__What is required__
Can you reproduce each of the following rows character for character?

↓↓↓

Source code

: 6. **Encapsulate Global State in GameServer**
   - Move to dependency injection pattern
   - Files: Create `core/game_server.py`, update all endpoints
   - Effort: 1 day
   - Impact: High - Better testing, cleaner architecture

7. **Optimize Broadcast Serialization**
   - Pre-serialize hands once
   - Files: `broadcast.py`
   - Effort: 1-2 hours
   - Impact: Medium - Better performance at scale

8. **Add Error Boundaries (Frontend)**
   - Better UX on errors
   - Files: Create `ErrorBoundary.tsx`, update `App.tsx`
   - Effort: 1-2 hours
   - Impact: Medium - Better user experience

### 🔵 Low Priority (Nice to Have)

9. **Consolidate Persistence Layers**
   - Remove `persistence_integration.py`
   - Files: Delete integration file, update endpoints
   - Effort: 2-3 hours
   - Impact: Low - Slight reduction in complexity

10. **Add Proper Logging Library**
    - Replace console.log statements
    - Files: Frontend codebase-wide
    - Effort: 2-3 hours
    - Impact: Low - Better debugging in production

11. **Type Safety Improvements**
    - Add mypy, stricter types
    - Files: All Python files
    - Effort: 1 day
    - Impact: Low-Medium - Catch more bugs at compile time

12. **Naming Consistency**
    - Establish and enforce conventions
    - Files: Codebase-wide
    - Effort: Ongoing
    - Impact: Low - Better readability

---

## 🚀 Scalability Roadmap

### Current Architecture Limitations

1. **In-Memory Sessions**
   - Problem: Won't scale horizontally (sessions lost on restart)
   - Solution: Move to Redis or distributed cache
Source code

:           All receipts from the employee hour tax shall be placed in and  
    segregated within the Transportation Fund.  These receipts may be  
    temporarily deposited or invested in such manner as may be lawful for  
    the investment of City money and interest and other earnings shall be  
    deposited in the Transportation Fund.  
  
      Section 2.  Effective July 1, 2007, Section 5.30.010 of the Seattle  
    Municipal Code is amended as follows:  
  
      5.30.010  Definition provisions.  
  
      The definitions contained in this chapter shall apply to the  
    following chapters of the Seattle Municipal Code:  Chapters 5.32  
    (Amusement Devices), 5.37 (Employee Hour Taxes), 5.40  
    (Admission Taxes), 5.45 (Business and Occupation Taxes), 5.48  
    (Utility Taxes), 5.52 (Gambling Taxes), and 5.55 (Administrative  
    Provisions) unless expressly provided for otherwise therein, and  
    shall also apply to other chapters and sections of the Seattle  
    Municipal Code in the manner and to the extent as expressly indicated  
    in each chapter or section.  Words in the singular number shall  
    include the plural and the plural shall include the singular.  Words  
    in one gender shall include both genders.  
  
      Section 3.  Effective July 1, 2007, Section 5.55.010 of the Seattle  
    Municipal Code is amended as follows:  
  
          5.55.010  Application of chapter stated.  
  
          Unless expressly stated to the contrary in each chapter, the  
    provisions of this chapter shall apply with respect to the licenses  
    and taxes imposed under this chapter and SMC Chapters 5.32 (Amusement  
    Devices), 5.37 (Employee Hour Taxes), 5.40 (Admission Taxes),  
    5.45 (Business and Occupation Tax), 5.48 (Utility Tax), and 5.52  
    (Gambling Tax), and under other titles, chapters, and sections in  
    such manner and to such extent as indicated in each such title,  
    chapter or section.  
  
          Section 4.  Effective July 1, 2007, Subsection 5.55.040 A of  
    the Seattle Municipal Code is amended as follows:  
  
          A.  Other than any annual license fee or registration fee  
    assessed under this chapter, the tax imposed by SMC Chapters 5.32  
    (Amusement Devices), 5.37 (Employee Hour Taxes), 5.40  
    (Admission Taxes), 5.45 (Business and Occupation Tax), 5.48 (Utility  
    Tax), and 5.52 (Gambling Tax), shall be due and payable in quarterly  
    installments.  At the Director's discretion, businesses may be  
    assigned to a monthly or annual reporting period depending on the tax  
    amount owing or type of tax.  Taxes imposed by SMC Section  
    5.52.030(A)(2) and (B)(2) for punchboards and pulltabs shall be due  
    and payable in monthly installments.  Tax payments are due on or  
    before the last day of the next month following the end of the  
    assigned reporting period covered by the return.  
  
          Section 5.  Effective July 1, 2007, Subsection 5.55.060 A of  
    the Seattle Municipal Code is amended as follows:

↑↑↑

__Problem solution__
Source code

: 6. **Encapsulate Global State in GameServer**
   - Move to dependency injection pattern
   - Files: Create `core/game_server.py`, update all endpoints
   - Effort: 1 day
   - Impact: High - Better testing, cleaner architecture

7. **Optimize Broadcast Serialization**
   - Pre-serialize hands once
   - Files: `broadcast.py`
   - Effort: 1-2 hours
   - Impact: Medium - Better performance at scale

8. **Add Error Boundaries (Frontend)**
   - Better UX on errors
   - Files: Create `ErrorBoundary.tsx`, update `App.tsx`
   - Effort: 1-2 hours
   - Impact: Medium - Better user experience

### 🔵 Low Priority (Nice to Have)

9. **Consolidate Persistence Layers**
   - Remove `persistence_integration.py`
   - Files: Delete integration file, update endpoints
   - Effort: 2-3 hours
   - Impact: Low - Slight reduction in complexity

10. **Add Proper Logging Library**
    - Replace console.log statements
    - Files: Frontend codebase-wide
    - Effort: 2-3 hours
    - Impact: Low - Better debugging in production

11. **Type Safety Improvements**
    - Add mypy, stricter types
    - Files: All Python files
    - Effort: 1 day
    - Impact: Low-Medium - Catch more bugs at compile time

12. **Naming Consistency**
    - Establish and enforce conventions
    - Files: Codebase-wide
    - Effort: Ongoing
    - Impact: Low - Better readability

---

## 🚀 Scalability Roadmap

### Current Architecture Limitations

1. **In-Memory Sessions**
   - Problem: Won't scale horizontally (sessions lost on restart)
   - Solution: Move to Redis or distributed cache
Source code

:           All receipts from the employee hour tax shall be placed in and  
    segregated within the Transportation Fund.  These receipts may be  
    temporarily deposited or invested in such manner as may be lawful for  
    the investment of City money and interest and other earnings shall be  
    deposited in the Transportation Fund.  
  
      Section 2.  Effective July 1, 2007, Section 5.30.010 of the Seattle  
    Municipal Code is amended as follows:  
  
      5.30.010  Definition provisions.  
  
      The definitions contained in this chapter shall apply to the  
    following chapters of the Seattle Municipal Code:  Chapters 5.32  
    (Amusement Devices), 5.37 (Employee Hour Taxes), 5.40  
    (Admission Taxes), 5.45 (Business and Occupation Taxes), 5.48  
    (Utility Taxes), 5.52 (Gambling Taxes), and 5.55 (Administrative  
    Provisions) unless expressly provided for otherwise therein, and  
    shall also apply to other chapters and sections of the Seattle  
    Municipal Code in the manner and to the extent as expressly indicated  
    in each chapter or section.  Words in the singular number shall  
    include the plural and the plural shall include the singular.  Words  
    in one gender shall include both genders.  
  
      Section 3.  Effective July 1, 2007, Section 5.55.010 of the Seattle  
    Municipal Code is amended as follows:  
  
          5.55.010  Application of chapter stated.  
  
          Unless expressly stated to the contrary in each chapter, the  
    provisions of this chapter shall apply with respect to the licenses  
    and taxes imposed under this chapter and SMC Chapters 5.32 (Amusement  
    Devices), 5.37 (Employee Hour Taxes), 5.40 (Admission Taxes),  
    5.45 (Business and Occupation Tax), 5.48 (Utility Tax), and 5.52  
    (Gambling Tax), and under other titles, chapters, and sections in  
    such manner and to such extent as indicated in each such title,  
    chapter or section.  
  
          Section 4.  Effective July 1, 2007, Subsection 5.55.040 A of  
    the Seattle Municipal Code is amended as follows:  
  
          A.  Other than any annual license fee or registration fee  
    assessed under this chapter, the tax imposed by SMC Chapters 5.32  
    (Amusement Devices), 5.37 (Employee Hour Taxes), 5.40  
    (Admission Taxes), 5.45 (Business and Occupation Tax), 5.48 (Utility  
    Tax), and 5.52 (Gambling Tax), shall be due and payable in quarterly  
    installments.  At the Director's discretion, businesses may be  
    assigned to a monthly or annual reporting period depending on the tax  
    amount owing or type of tax.  Taxes imposed by SMC Section  
    5.52.030(A)(2) and (B)(2) for punchboards and pulltabs shall be due  
    and payable in monthly installments.  Tax payments are due on or  
    before the last day of the next month following the end of the  
    assigned reporting period covered by the return.  
  
          Section 5.  Effective July 1, 2007, Subsection 5.55.060 A of  
    the Seattle Municipal Code is amended as follows:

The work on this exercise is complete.